### EXERCISE OBJECTIVE
Please set down every entry again exactly as it stands, without the pictures.

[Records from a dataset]
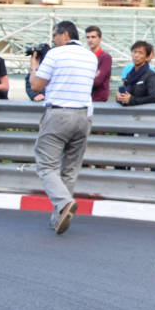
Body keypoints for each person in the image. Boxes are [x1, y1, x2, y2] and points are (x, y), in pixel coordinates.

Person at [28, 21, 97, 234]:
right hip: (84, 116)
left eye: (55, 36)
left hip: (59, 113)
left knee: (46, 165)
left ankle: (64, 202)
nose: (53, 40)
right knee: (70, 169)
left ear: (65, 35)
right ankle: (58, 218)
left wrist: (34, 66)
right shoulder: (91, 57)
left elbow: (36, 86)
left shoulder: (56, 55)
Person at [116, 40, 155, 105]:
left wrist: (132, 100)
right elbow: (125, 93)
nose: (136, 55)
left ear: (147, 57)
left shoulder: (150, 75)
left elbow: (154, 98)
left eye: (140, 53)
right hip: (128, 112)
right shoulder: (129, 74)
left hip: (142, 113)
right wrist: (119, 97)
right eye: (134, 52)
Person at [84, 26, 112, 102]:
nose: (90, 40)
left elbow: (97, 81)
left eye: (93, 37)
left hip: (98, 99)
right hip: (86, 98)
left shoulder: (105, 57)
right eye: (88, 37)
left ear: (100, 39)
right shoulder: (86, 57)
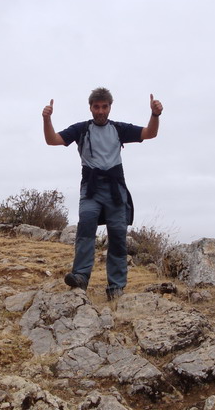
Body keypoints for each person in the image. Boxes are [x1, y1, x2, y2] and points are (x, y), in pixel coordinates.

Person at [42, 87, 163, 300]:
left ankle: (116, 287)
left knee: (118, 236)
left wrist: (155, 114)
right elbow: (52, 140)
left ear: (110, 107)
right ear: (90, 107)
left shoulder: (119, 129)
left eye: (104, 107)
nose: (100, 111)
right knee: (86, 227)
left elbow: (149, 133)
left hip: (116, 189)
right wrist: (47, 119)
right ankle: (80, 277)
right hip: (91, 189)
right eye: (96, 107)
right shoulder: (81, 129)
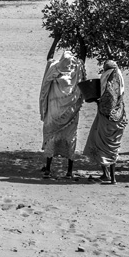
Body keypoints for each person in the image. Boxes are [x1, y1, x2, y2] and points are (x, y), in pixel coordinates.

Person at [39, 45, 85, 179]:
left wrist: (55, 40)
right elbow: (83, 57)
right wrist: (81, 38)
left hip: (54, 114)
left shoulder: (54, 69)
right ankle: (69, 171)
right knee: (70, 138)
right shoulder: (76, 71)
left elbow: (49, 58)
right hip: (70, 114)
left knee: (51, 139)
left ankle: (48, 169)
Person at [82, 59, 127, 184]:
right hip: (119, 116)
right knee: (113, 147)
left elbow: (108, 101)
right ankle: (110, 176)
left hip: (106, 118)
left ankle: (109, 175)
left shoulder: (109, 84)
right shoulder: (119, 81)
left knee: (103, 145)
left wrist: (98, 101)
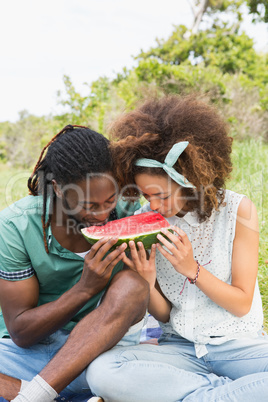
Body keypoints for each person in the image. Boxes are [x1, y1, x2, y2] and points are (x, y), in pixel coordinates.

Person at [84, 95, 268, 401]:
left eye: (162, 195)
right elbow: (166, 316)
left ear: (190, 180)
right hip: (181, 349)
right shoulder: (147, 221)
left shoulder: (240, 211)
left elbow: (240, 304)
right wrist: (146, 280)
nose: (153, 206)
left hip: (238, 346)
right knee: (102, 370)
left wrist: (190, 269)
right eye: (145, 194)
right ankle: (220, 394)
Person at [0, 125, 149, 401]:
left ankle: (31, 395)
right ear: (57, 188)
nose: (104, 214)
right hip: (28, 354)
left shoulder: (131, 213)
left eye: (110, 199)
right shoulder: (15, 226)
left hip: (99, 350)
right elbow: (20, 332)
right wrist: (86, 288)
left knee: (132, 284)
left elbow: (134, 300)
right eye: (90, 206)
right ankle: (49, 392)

### RESULT
Body keypoints for each person in the image. Boxes are [x1, y1, x2, y2] and points are (x, y), in pixel coordinates.

Person at [28, 21, 97, 234]:
right hip: (84, 116)
left eye: (55, 36)
left hip: (59, 113)
left knee: (46, 165)
left ankle: (64, 202)
nose: (53, 40)
right knee: (70, 169)
left ear: (65, 35)
right ankle: (58, 218)
left wrist: (34, 66)
right shoulder: (91, 57)
left elbow: (36, 86)
left shoulder: (56, 55)
Person at [116, 40, 155, 105]:
left wrist: (132, 100)
right elbow: (125, 93)
nose: (136, 55)
left ear: (147, 57)
left shoulder: (150, 75)
left elbow: (154, 98)
left eye: (140, 53)
right hip: (128, 112)
right shoulder: (129, 74)
left hip: (142, 113)
right wrist: (119, 97)
right eye: (134, 52)
Person at [84, 26, 112, 102]:
nose: (90, 40)
left elbow: (97, 81)
left eye: (93, 37)
left hip: (98, 99)
right hip: (86, 98)
left shoulder: (105, 57)
right eye: (88, 37)
left ear: (100, 39)
right shoulder: (86, 57)
Body keypoints for each person in the image. Boxes are [x1, y1, x2, y2] and points are (x, y), in pixel coordinates.

Person at [42, 87, 163, 300]:
left ankle: (116, 287)
left knee: (118, 236)
left wrist: (155, 114)
right elbow: (52, 140)
left ear: (110, 107)
right ear: (90, 107)
left shoulder: (119, 129)
left eye: (104, 107)
nose: (100, 111)
right knee: (86, 227)
left elbow: (149, 133)
left hip: (116, 189)
right wrist: (47, 119)
right ankle: (80, 277)
right hip: (91, 189)
right eye: (96, 107)
right shoulder: (81, 129)
Body keypoints for each person in the image. Boxes are [x1, y1, x2, y2] and points are (x, y), in pixel coordinates.

Person at [39, 45, 85, 179]:
left wrist: (55, 40)
right elbow: (83, 57)
right wrist: (81, 38)
left hip: (54, 114)
left shoulder: (54, 69)
right ankle: (69, 171)
right knee: (70, 138)
right shoulder: (76, 71)
left elbow: (49, 58)
right hip: (70, 114)
left knee: (51, 139)
left ankle: (48, 169)
Person at [82, 59, 127, 184]:
right hip: (119, 116)
right knee: (113, 147)
left elbow: (108, 101)
right ankle: (110, 176)
left hip: (106, 118)
left ankle: (109, 175)
left shoulder: (109, 84)
right shoulder: (119, 81)
left knee: (103, 145)
left wrist: (98, 101)
Body keypoints for each person in the image. Boxes are [x1, y1, x2, y2] and points are (x, y), in pixel coordinates.

Person at [84, 95, 268, 401]:
left eye: (162, 195)
right elbow: (166, 316)
left ear: (190, 180)
right hip: (181, 349)
right shoulder: (147, 221)
left shoulder: (240, 211)
left elbow: (240, 304)
right wrist: (146, 280)
nose: (153, 206)
left hip: (238, 346)
right knee: (102, 370)
left wrist: (190, 269)
right eye: (145, 194)
right ankle: (220, 394)
Person at [0, 125, 149, 401]:
left ankle: (31, 395)
right ear: (57, 188)
nose: (104, 214)
right hip: (28, 354)
left shoulder: (131, 213)
left eye: (110, 199)
right shoulder: (15, 226)
left hip: (99, 350)
right elbow: (20, 332)
right wrist: (86, 288)
left knee: (132, 284)
left elbow: (134, 300)
right eye: (90, 206)
right ankle: (49, 392)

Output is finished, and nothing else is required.